Netflix raises $1B in debt, and an eyebrow at AT&T-Time Warner tie-up

Top SVOD provider Netflix plans to raise $1 billion through a debt offering to pay for “general corporate purposes” that likely include content acquisition and production, bringing its debt load to more than $3 billion.

While Netflix didn’t specify in a media statement what the latest debt offering would be spent on, content costs make up a significant portion of its spending, Variety noted, and the company has stated it will spend at least $6 billion in 2017 on content, on a profit-and-loss basis.

The cash infusion comes at a time when competitive pressure on Netflix in the U.S. may be increasing. AT&T’s deal to acquire Time Warner, Inc., gives the wireless carrier ownership of premium network HBO and other content assets, and therefore a possible edge in the OTT streaming market.

Netflix CEO Reed Hastings played it cool during a WSJ.D Live appearance this week, saying that the SVOD provider welcomes “open competition” but offering a caveat about net neutrality. “We want to make sure it doesn’t give an unfair advantage to HBO,” Hastings said, according to Business Insider.

What Hastings is referring to is that AT&T, as both a broadband and wireless provider, could give preferential treatment to the services and channels it owns when it comes to moving data over IP networks.

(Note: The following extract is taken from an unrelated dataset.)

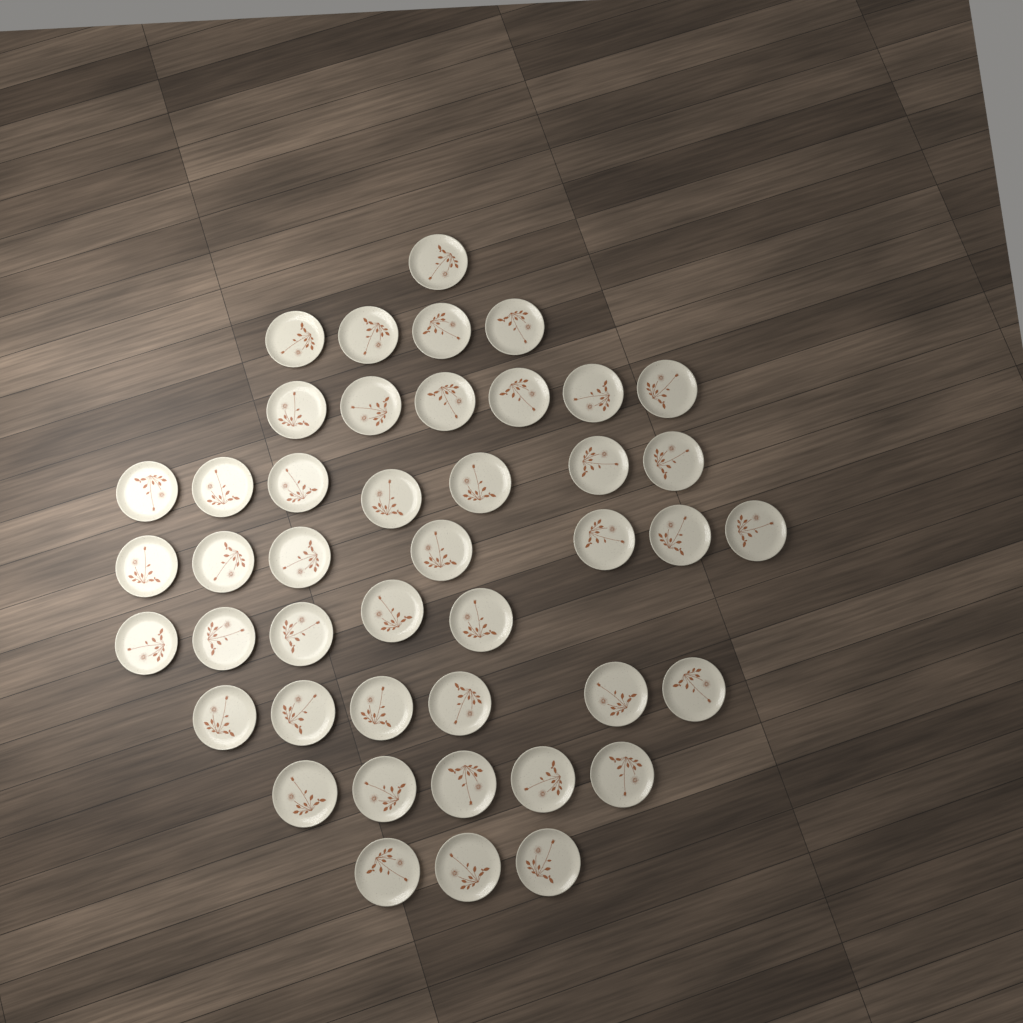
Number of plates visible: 44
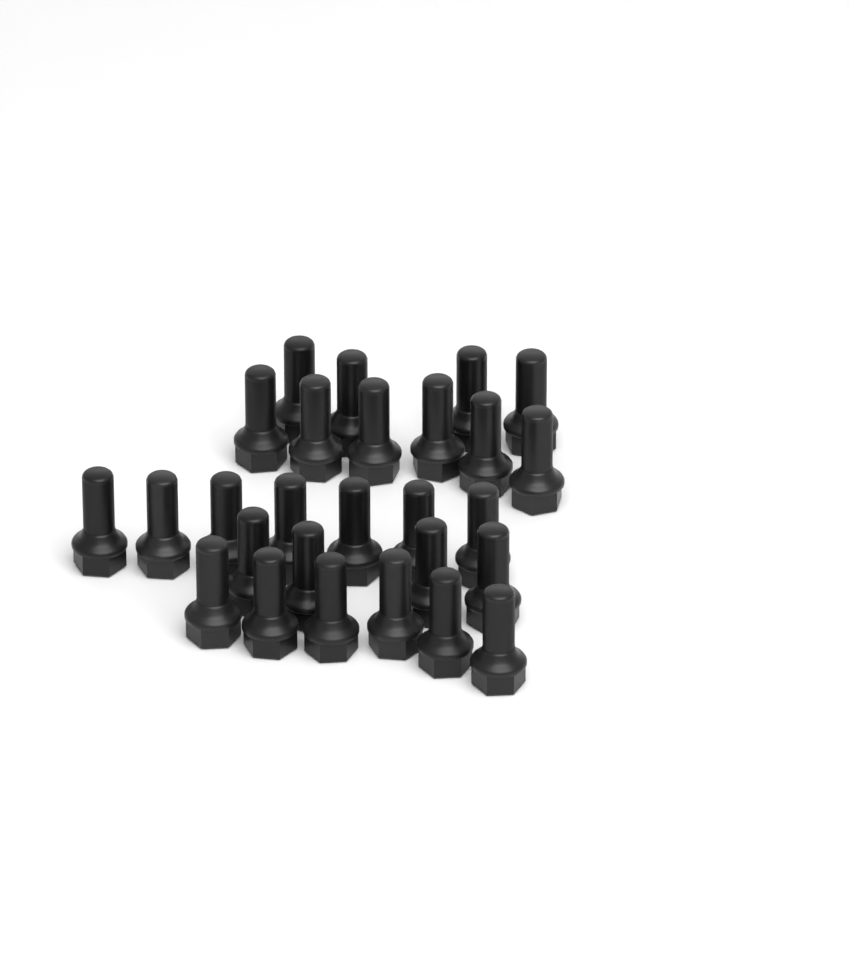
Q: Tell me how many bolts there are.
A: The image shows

While current net neutrality rules require that data be treated equally across wired broadband networks, wireless carriers in the U.S. are largely exempt from these rules.

That exemption is already being put to use by wireless carriers such as T-Mobile and Verizon, which offer “zero-rated” video streaming of their own mobile-first video services – Binge On and go90 – to their subscribers. Basically, customers using those services don’t see the video data used count toward their plan’s data cap.

Should AT&T decide to offer a similar zero-rated video streaming service, it could add HBO or other Time Warner content to that service – a strategy that may drag eyeballs away from Netflix, at least in the mobile environment, and give AT&T a bigger advantage in the streaming arena.

“The key thing is whether there is going to be net neutrality, which hasn’t been AT&T’s favorite topic,” Hastings said, according to The Wall Street Journal.

Still, AT&T’s new virtual MVPD service, DirecTV Now, may be the bigger competitive threat to Netflix. Slated to launch in November at a base price point of $35 a month, DirecTV Now could grab viewers and provide the kind of competition that Hastings says Netflix loves.

In the meantime, Netflix will continue cranking out globally-licensed original content. “We’re focused on movies and tv shows on a global basis for the next 10 or 15 years, we’re sort of heads down on that space, it’s an enormous space on a global basis. So, no sports, no news,” he said.